Aynı Kanun'un Geçici 14'üncü maddesinde "15/03/2012 tarihinden önce 375 sayılı Kanun Hükmünde Kararnamenin ek 15 inci maddesi kapsamındaki idareler ile ilgili sendikalar arasında toplu iş sözleşmesi, toplu sözleşme, sosyal denge sözleşmesi ve benzer adlar altında imzalanan sözleşmelerin uygulanmasına, söz konusu sözleşmelerde öngörülen sürelerin sonuna kadar devam edilebilir Anılan sözleşmelerin uygulanmasına devam edildiği dönem için 32 nci madde hükümleri çerçevesinde ayrıca sözleşme yapılamaz. Söz konusu sözleşmeleri 31/12/2015 tarihinden önce sona eren veya mevcut sözleşmeleri bu maddenin yürürlüğe girdiği tarihten sonra karşılıklı olarak feshedilen kapsama dahil idareler, sözleşmelerinin sona eriş veya fesih tarihini izleyen bir ay içinde sözleşmelerin sona erdiği veya feshedildiği tarih ile bu Kanunda öngörülen toplu sözleşme dönemi sonuna kadarki dönemle sınırlı olmak üzere üçüncü fıkra hükümleri dikkate alınmaksızın 32 nci madde hükümleri çerçevesinde sözleşme yapabilir. Ancak 32 nci madde uyarınca toplu sözleşmede belirlenen tavan tutarın, unvanlar itibarıyla ilgili personele söz konusu sözleşmeler uyarınca yapılmakta olan ortalama aylık ödemenin altında kalması halinde; üçüncü fıkra hükümleri dikkate alınmaksızın 32 nci madde hükümleri esas alınarak 31/12/2015 tarihine kadar uygulanabilecek sözleşmelerde bu maddenin yürürlüğe girdiği tarihte uygulanan sözleşme uyarınca unvanlar itibarıyla ilgili personele ödenen ortalama aylık tutar tavan olarak esas alınabilir. Bu şekilde yapılacak ödemeler kazanılmış hak sayılmaz" hükümlerine yer verilmiştir.

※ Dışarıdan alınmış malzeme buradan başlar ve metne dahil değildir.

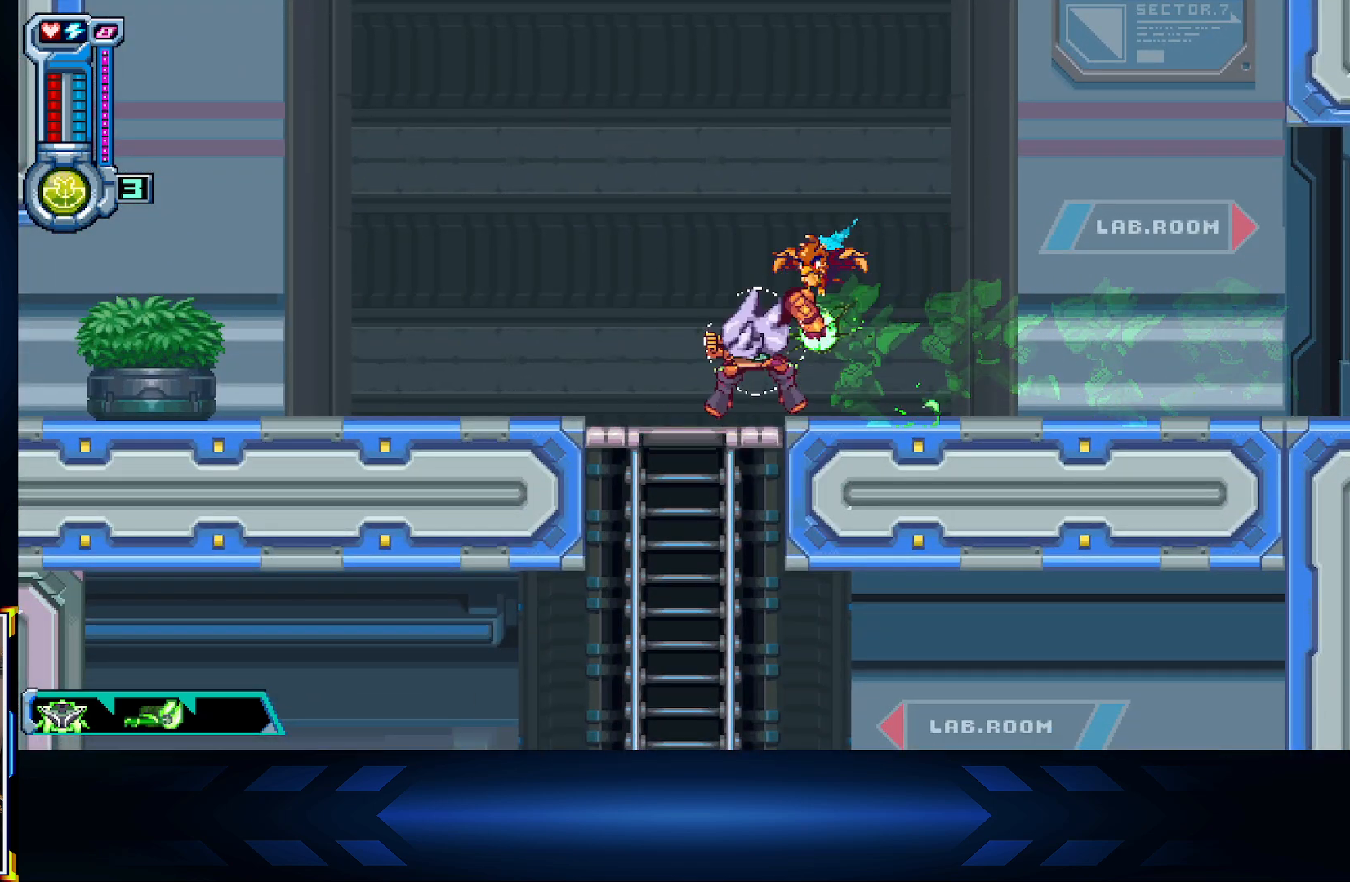
{"buttons": ["DPAD_LEFT"], "left_stick": "center", "right_stick": "center", "events": []}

Buna göre 15.03.2012 tarihinden önce bir sözleşme imzalanmışsa, bu sözleşme, süresi bitinceye kadar geçerli olacaktır. Söz konusu sözleşmenin çeşitli sebeplerle 31.12.2015 tarihinden önce sona ermesi durumunda 31.12.2015 tarihine kadar yeni bir sözleşme imzalanabilecek, ancak eski sözleşmede unvanlar itibariyle belirlenen tutarın 4688 sayılı Kamu Görevlileri Sendikaları ve Toplu Sözleşme Kanunu'na göre yapılan toplu sözleşmede belirlenen tavan tutarı geçmesi durumunda bu maddenin yürürlüğe girdiği tarihte yani 11.04.2012 tarihinde uygulanan sözleşme uyarınca unvanlar itibarıyla ilgili personele ödenen ortalama aylık tutar tavan olarak esas alınabilecektir. Başka bir deyişle, 31.12.2015 tarihine kadar ki dönemde, yenilenen sözleşme ile ilgili personele ödenen meblağ, toplu sözleşme ile belirlenen tavan tutardan yüksek ise, yüksek olan bu tutarların artırılması mümkün değildir. Diğer taraftan aynı dönemde, bir önceki sözleşmede öngörülen sosyal denge tazminatı tutarı, yapılan toplu sözleşmede belirlenen tavan tutardan düşük ise, bu defa yeni yapılacak sözleşmede öngörülebilecek en yüksek tutar, toplu sözleşmede belirlenen tavan tutar kadar olabilecektir.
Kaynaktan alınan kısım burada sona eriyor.